[Collected data]
**********

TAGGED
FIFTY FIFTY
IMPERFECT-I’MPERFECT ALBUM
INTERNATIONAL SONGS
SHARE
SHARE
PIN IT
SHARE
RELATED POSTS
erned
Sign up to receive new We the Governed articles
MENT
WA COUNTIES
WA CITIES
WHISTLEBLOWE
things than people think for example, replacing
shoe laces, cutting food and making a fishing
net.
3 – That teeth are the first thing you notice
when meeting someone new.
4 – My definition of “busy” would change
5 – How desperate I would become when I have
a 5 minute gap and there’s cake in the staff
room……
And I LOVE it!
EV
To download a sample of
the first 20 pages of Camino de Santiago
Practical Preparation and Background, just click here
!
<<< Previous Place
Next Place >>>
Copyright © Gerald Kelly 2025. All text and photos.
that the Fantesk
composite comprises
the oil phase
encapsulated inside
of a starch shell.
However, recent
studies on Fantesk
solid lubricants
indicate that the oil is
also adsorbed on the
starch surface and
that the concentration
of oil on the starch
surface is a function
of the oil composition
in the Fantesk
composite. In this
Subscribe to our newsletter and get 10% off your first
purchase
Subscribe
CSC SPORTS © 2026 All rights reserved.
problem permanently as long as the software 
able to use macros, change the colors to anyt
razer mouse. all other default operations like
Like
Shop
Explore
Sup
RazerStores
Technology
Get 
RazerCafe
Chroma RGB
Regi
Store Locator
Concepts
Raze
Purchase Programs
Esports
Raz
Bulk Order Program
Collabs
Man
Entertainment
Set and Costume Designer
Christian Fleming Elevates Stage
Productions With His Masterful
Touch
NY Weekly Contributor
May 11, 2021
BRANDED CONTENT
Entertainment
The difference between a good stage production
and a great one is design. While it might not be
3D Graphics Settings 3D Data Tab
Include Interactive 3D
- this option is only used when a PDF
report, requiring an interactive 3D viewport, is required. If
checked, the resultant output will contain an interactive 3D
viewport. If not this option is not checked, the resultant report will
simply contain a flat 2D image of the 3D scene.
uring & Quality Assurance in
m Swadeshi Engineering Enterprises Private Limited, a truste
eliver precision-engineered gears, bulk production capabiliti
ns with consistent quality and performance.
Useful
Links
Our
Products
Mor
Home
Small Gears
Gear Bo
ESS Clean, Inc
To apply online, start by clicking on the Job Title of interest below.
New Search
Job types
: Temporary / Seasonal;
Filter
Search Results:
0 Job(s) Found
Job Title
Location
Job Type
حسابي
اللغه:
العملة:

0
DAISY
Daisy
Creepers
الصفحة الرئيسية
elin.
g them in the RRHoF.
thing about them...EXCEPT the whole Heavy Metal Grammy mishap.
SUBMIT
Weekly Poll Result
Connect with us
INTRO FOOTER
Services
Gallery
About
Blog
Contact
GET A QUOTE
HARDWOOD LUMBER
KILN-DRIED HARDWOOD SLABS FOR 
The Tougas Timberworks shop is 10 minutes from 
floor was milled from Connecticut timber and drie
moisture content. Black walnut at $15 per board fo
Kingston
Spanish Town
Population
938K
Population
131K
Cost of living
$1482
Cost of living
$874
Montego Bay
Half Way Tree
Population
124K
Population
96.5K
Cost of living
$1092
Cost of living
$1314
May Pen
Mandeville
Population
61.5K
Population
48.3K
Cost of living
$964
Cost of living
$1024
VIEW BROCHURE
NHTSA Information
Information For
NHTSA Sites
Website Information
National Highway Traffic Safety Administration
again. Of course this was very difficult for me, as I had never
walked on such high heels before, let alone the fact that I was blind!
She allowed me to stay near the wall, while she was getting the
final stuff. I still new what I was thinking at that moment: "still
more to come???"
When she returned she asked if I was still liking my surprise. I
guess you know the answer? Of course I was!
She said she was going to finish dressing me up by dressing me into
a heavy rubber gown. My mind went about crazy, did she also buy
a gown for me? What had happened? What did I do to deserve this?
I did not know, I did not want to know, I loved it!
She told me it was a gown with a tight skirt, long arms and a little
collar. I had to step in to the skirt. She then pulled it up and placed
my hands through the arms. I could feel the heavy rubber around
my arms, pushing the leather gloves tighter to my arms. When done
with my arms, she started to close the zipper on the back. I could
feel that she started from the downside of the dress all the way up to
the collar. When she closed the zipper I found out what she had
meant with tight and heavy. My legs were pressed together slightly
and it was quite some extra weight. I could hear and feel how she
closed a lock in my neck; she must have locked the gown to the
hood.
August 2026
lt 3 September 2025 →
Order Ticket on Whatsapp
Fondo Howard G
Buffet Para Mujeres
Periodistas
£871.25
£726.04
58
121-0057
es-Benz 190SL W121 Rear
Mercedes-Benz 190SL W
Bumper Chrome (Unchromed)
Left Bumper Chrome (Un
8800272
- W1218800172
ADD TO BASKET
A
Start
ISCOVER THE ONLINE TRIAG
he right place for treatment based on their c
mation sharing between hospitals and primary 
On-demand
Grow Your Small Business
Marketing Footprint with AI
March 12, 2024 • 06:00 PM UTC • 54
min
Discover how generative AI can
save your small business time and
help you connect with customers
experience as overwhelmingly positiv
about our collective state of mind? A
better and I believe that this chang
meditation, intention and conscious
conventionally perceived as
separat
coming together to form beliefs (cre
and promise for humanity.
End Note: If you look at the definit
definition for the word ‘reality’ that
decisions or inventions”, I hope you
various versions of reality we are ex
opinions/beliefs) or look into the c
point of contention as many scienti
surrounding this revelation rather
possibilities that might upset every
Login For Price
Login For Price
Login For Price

**********

Scan the entries above for the word "closed" and collect each line holding it.

▶ Result of the task:
the collar. When she closed the zipper I found out what she had
closed a lock in my neck; she must have locked the gown to the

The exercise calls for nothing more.